«Но вообразите ж несказанную мою радость при получении чрез одного приятеля того „Объявления“, чрез которое возвещаете вы скорое ваше разрешение от подобного моему бремени! Всего более порадовало меня то, что вы приглашаете нашу собратию присылать к вам плоды их невоздержанности, обещав стараться о них, как о собственных ваших детях. Теперь остается у меня одно сомнение: вы, наблюдая правила благоразумных благотворителей, предписываете пределы вашим благодеяниям, ограничивая оныя исключением некоторого рода присылаемых к вам младенцов, как то: „теологических, мистических, слишком ученых, педантических и сухих“. Я совершенно с вами согласен, и как не повиноваться вашим мнениям, ибо видна птица по полету — что таковыя сочинения не должны быть терпимы в благоучрежденном государстве; но, признаюсь откровенно, я не разумею истинного значения сих названий, и для того, чтоб не прогневать вас, моего государя, присылкою чего-либо противного вашим намерениям, прошу дать мне истое и ясное понятие о сих употребляемых вами заглавиях. Впрочем, получа от вас ответ, не умедлю отправлением моих произведений, которыми, без великого самолюбия сказать, я обилую. В ожидании же пребуду государя моего усердный сотрудник
Это сочинение Кутузов отослал H. Н. Трубецкому с такой припиской: «Я написал, было письмо от неизвестного человека к журналисту, но боюсь, не едко ли оно, и для того сообщаю вам оное. Поступите с ним, как вам угодно».

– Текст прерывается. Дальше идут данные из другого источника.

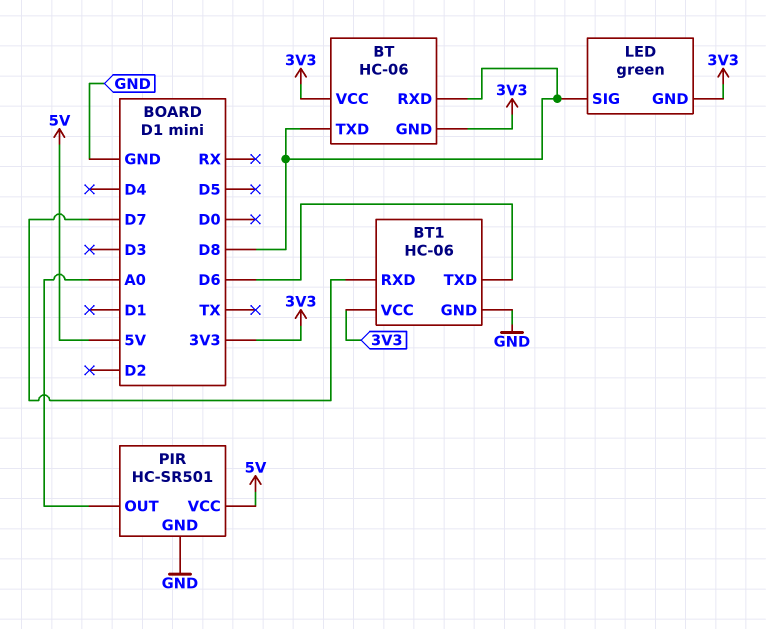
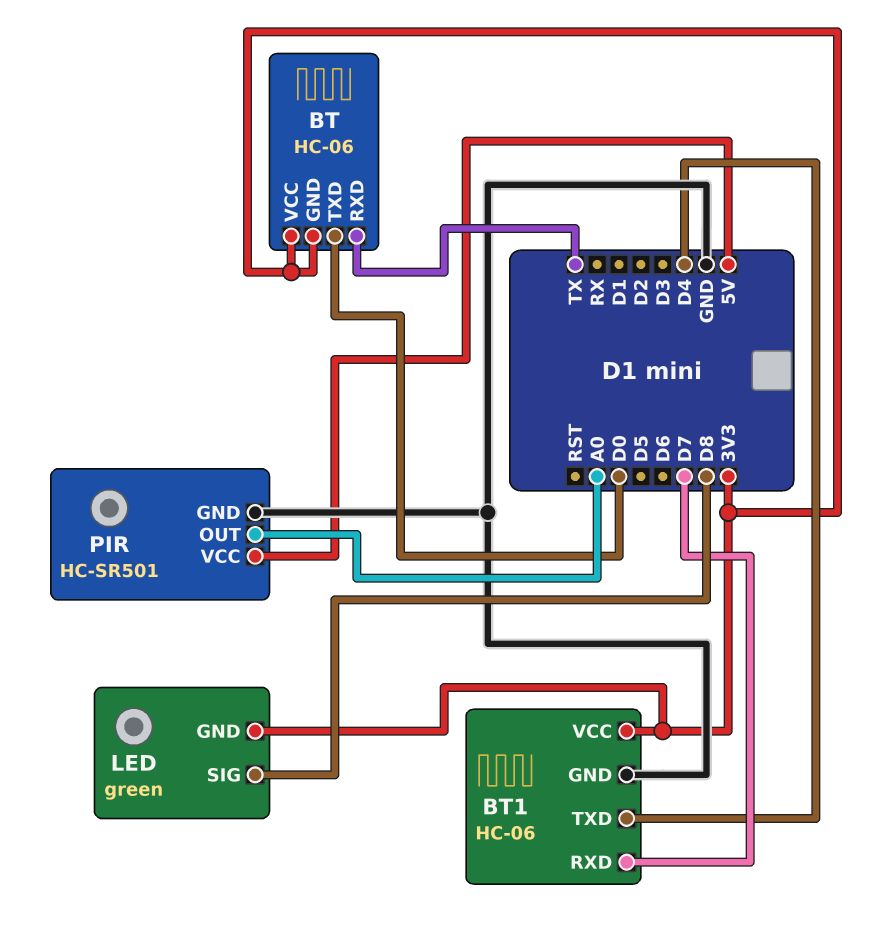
BT pin RXD: D8 -> TX
BT pin TXD: D8 -> D0
BT1 pin TXD: D6 -> D4

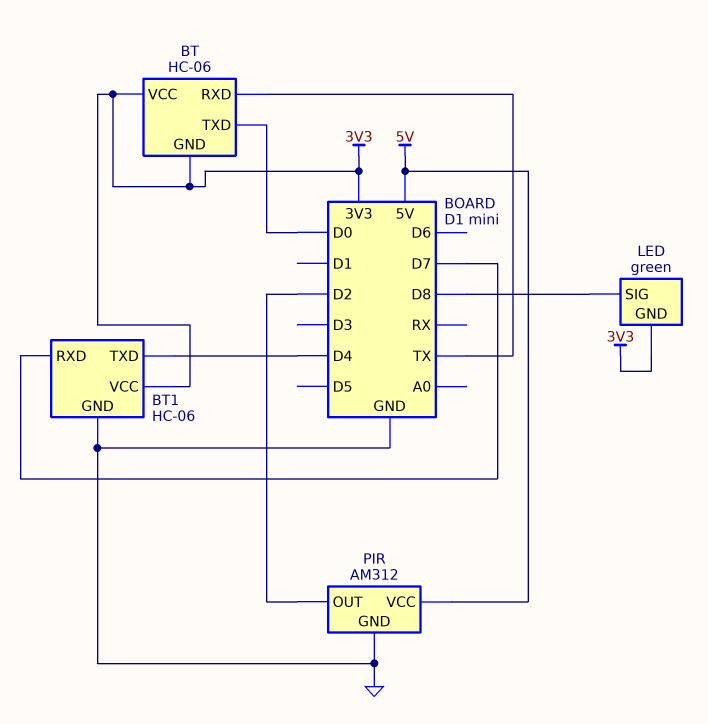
PIR: HC-SR501 -> AM312
PIR pin OUT: A0 -> D2

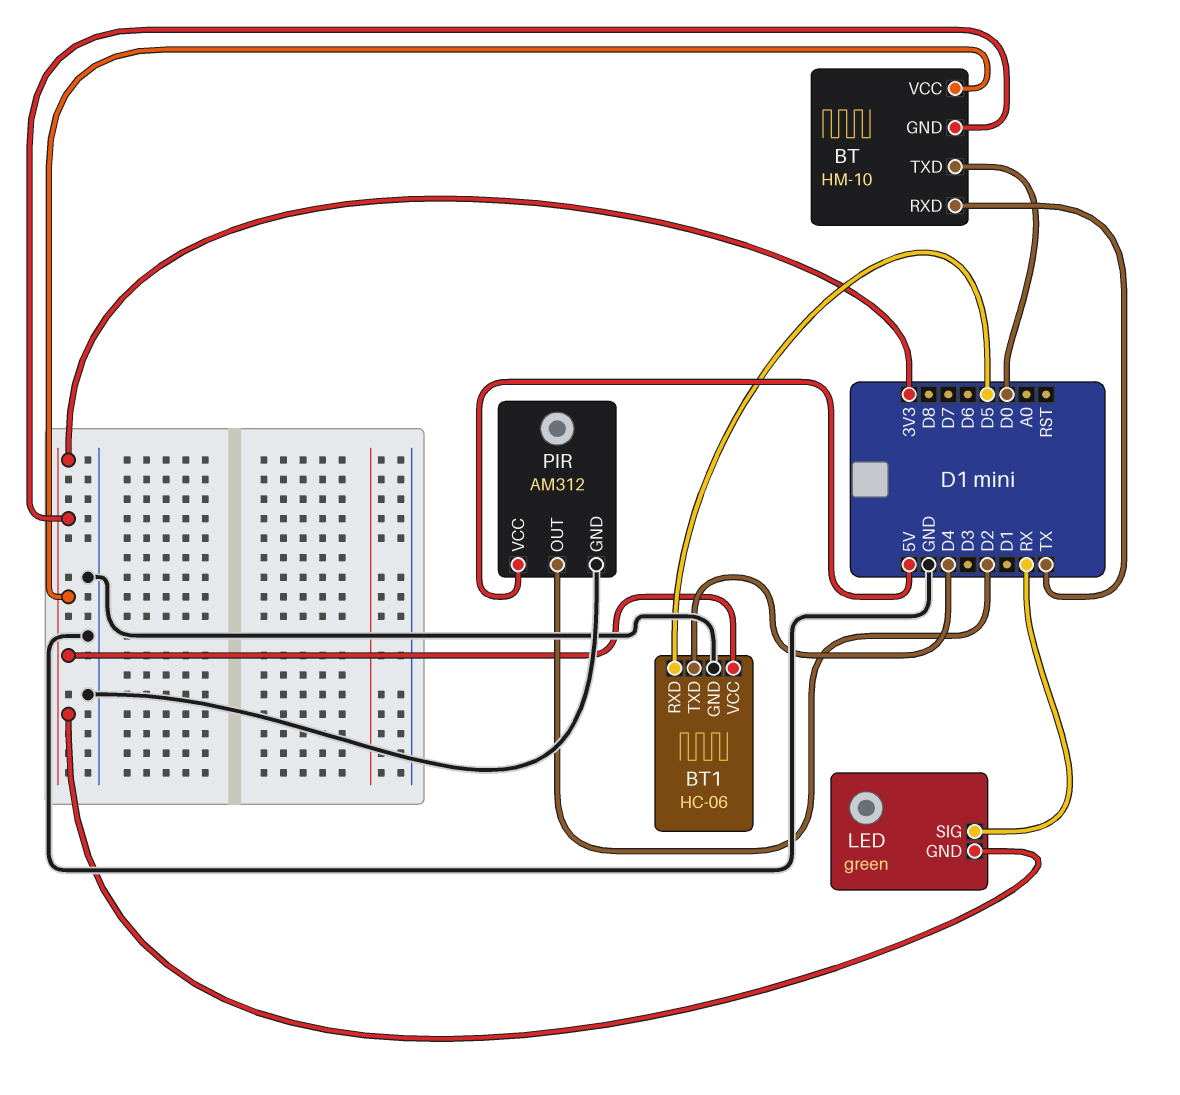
BT: HC-06 -> HM-10
BT1 pin RXD: D7 -> D5
LED pin SIG: D8 -> RX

По правде говоря, «едким» в этой сатире является только подпись «Попугай Обезьянин». Напечатана эта сатира нигде не была, но в кругу московских масонов читалась. Безусловно, она была известна и Карамзину, однако о его реакции на нее ничего не известно.
«Тихая жизнь» в мире с натурою, тихое наслаждение изящным — та мечта, о которой Карамзин говорил Виланду, совсем не получалась. Он и дома — а жил он у Плещеевых на Тверской улице в приходе церкви Василия Кессарийского — не имел покоя. Письмо Настасьи Ивановны Кутузову, написанное втайне от Карамзина («Он не знает и того, что я к Вам пишу»), говорит об этом: «Вы спрашиваете меня о Рамзее, — он все грустит; живет он теперь у нас, говорит, что оттого невесел, что болен… Вы себе представить не можете, сколько мне больно видеть его в таком состоянии. Нечего Вам сказывать, сколько я его люблю; дружба моя чистосердечна к нему и ничем истребиться не может, ниже самой его холодностью, которую он мне показывает… Я всегда была против разлуки, а теперь, по возвращении милого моего Рамзея, более ее ненавижу. Лучшее его удовольствие было, как Вы сами знаете, быть со мною, он читал у меня в комнате, рассуждал со мною, хотя часто мы с ним спорили, писал у меня; одним словом, я была или думала быть его лучшим другом… Но горько мне сие думать; однако не могу Вам не сказать: я почти теперь ясно вижу, что дружба моя ему в тягость. Вообразите себе: живши у нас, я его только вижу за обедом, за которым он морщится на кого ни есть. Когда я ему стану говорить, то он ссылается на болезнь свою, старается как можно скорее от меня уйти; мне столько это горестно, что я Вам описать не в силах. Желала бы перестать любить его, но кто же его любить будет?»
1 января 1791 года вышел, как было обещано, первый номер «Московского журнала». Московские подписчики могли с этого дня получать его в Университетской книжной лавке на Тверской, номера для иногородних были сданы на почту.
Первый номер «Московского журнала» — веха в жизни Карамзина, такая же важная, какой будет его решение писать «Историю государства Российского». Но «Московский журнал» — веха и в русской журналистике, и в истории русской литературы.